Heat transfer enhancement by X-type lattice in ventilated brake disc

We introduce an improved design of the X-type lattice cored ventilated brake disc proposed in a previous study. Several annular sector X-type lattice components are integrated into the ventilated channel. Detailed thermo-fluidic characteristics of this new brake disc are explored by experiments and numerical simulations. Experimental results reveal that the new brake disc exhibits better thermal uniformity than the preliminary X-type brake disc, leading to approximately uniform reduction of rubbing surface temperature relative to a prevalent radial vane brake disc.

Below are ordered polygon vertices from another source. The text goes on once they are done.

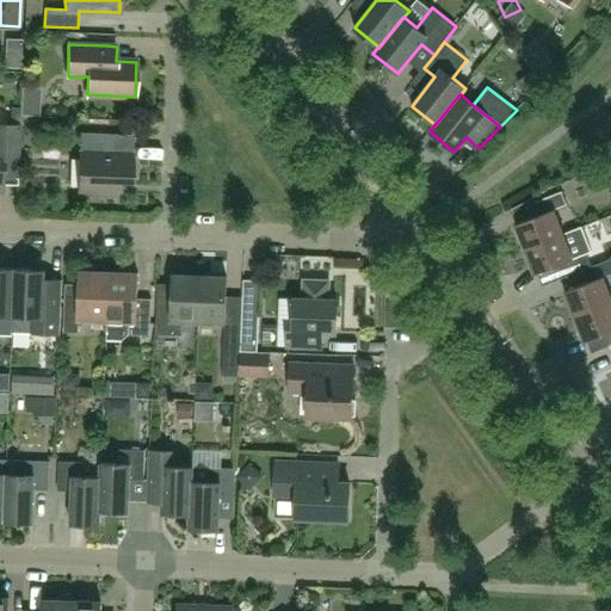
[(17,187),(18,161),(19,125),(0,124),(0,191),(2,192),(2,187),(17,187)]
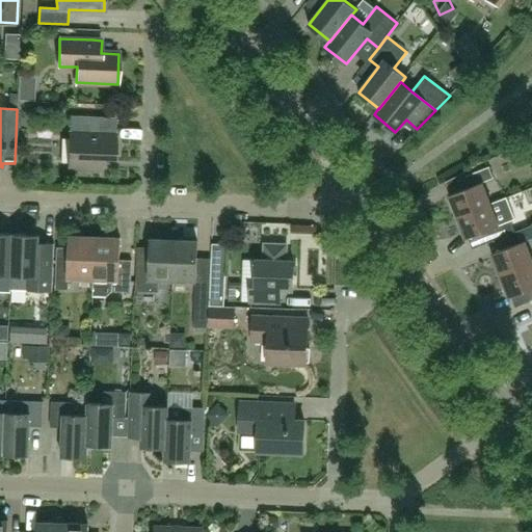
[(89,133),(90,116),(70,115),(68,169),(100,171),(100,158),(115,158),(115,134),(89,133)]
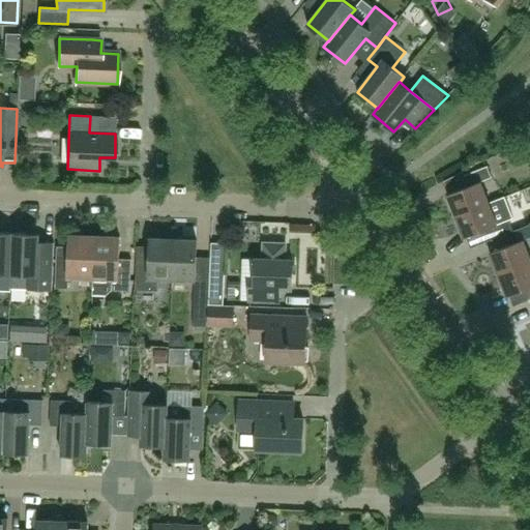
[(488,166),(465,175),(469,186),(447,195),(455,216),(489,203),(489,202),(480,182),(492,177),(488,166)]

Within the typical operating range of a passenger vehicle (i.e., 200-1000 RPM), the new brake disc provides 18-21% and 7-17% higher steady-state overall cooling capacity than the radial vane and preliminary X-type brake discs, respectively. Numerical results reveal that replacement of radial vanes by the X-type lattice reduces pumping capacity by approximately 40%, deteriorating therefore local heat transfer on the inner surface, the outer rim surface, the inner rim surface and the rubbing surface of the rubbing discs. However, the unique topology of the X-type lattice results in successive interruption and redevelopment of flow and thermal boundary layers, flow impingement on upstream surface of each ligament, and stronger flow mixing in conjunction with an enlarged core surface area. Hence, heat transfer on core surface is substantially improved, which acts as the dominant mechanism for enhanced overall cooling performance of the new brake disc. (C) 2016 Elsevier Masson SAS. All rights reserved.